During the initial evaluation, a surgeon has the advantage of temporizing care with dressings until formal evaluation of the defect is made and a reconstructive plan can be agreed upon with the patient. The primary means of evaluating the deficit is by a thorough motor and sensory exam including tissues proximal and distal to the zone of injury. The exam should note the surface area of soft-tissue loss as well as the location, paying particular attention to joint creases that are involved. Depth and degree of involvement of the glabrous skin, mechanical fat, and palmar fascia should also be assessed and documented (Table 25‑2).
25.3 Preparation for Surgery
25.3.1 Diagnostic Adjuncts
Standard 3 view radiographs are obtained for all patients with traumatic etiology. These are also used selectively in tumor extirpation, thermal injuries, and infectious complications as there may be bone involvement. Other imaging modalities such as computed tomography, magnetic resonance imaging, and angiography may be of value in select cases where bone reconstruction may accompany soft-tissue coverage or free tissue transfer is being considered. Photographic documentation of the original and subsequent examinations is helpful for providing a more objective basis for comparisons over time and among providers.

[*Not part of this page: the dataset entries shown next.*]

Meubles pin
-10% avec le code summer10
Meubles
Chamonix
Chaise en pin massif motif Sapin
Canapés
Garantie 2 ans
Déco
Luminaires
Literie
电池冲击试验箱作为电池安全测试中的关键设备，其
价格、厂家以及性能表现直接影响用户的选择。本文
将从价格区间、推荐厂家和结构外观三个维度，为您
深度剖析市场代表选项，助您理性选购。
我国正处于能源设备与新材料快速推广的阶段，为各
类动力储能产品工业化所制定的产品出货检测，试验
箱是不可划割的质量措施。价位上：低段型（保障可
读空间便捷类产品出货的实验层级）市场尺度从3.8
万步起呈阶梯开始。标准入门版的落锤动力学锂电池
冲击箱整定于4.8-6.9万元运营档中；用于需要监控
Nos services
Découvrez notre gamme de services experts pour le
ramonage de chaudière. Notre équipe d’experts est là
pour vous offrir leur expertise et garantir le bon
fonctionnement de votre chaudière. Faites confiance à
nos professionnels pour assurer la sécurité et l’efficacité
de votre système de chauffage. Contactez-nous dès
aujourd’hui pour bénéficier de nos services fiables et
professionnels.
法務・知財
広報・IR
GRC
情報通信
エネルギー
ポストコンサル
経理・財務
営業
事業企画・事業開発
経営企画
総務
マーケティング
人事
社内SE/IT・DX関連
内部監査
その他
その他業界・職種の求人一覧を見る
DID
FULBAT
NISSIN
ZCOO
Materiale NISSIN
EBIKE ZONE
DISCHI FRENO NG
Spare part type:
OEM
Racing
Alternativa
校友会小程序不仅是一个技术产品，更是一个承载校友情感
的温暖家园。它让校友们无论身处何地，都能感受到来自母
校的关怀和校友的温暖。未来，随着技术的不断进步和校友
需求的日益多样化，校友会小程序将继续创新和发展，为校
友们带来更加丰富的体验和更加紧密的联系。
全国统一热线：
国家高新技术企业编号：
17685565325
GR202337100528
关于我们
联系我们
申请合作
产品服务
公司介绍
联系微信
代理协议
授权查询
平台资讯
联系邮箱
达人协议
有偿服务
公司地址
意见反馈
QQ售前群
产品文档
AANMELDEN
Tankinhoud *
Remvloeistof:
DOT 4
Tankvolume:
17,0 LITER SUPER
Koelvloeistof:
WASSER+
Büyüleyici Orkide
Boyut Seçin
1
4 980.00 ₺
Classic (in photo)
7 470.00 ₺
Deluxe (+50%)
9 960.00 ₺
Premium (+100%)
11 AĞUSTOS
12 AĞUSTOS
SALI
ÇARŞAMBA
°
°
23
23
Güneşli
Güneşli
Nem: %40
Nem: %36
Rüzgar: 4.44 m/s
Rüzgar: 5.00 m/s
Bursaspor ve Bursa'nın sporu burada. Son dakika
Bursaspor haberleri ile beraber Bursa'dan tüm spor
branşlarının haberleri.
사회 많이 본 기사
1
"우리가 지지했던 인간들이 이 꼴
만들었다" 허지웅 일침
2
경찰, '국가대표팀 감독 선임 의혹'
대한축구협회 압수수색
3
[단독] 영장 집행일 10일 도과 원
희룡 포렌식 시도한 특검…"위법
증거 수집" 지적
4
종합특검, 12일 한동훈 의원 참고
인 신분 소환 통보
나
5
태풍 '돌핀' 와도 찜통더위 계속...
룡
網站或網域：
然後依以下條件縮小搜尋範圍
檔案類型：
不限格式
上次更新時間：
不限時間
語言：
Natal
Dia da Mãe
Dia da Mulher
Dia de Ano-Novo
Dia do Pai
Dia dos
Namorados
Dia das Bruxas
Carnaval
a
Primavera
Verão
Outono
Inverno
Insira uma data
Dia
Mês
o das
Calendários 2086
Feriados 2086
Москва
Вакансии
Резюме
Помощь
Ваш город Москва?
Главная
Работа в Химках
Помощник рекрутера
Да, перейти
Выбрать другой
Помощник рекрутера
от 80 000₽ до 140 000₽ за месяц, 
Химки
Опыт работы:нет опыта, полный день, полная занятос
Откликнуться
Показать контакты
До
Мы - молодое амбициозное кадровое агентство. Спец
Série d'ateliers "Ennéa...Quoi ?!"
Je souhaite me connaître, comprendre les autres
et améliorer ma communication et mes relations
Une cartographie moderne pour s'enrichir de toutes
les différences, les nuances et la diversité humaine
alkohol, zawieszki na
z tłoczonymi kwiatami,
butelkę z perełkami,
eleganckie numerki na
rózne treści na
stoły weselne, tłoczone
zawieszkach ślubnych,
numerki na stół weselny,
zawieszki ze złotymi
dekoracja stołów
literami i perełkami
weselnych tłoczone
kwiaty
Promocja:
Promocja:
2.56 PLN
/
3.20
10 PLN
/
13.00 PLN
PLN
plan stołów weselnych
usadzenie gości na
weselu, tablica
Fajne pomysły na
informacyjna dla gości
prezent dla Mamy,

In large traumas where significant blood loss was encountered, a hemogram may be valuable if large immediate reconstructive efforts are planned. As the time from creation of the defect to planned reconstruction increases, a nutrition workup including albumin and prealbumin is indicated to ensure the patient will be able to heal after the surgery.
25.4 Treatment
25.4.1 Anatomic Classification
Understanding the anatomic nature of the defect and its location will provide the surgeon the key elements in choosing an appropriate reconstructive option for soft-tissue coverage of hand and upper extremity defects. Table 25‑3 describes four anatomic sites or zones of injury requiring soft-tissue reconstruction. Alternatives for care for each of these sites are listed in the right column. The actual reconstruction chosen will depend on the volar or dorsal nature of the defect as well as the degree of tissue loss.
Specific Considerations
Secondary Intention
For most skin-only tissue loss, particularly those wounds 1 to 2 cm2 or less and not involving a volar joint crease, allowing the wound to heal by secondary intention is a good option. The resultant scar is sufficiently durable for long-term function, and the contracture pulls normally sensate skin into the area. This is particularly a useful way to treat volar zone 1 injuries.
The patient is instructed to wash the wound twice a day with plain soap and water (hydrogen peroxide should be specifically prohibited as many people habitually use it on open wounds of the hand). The wound is then dressed with antibiotic ointment and a nonadherent dressing. Most wounds should close within 2 to 3 weeks.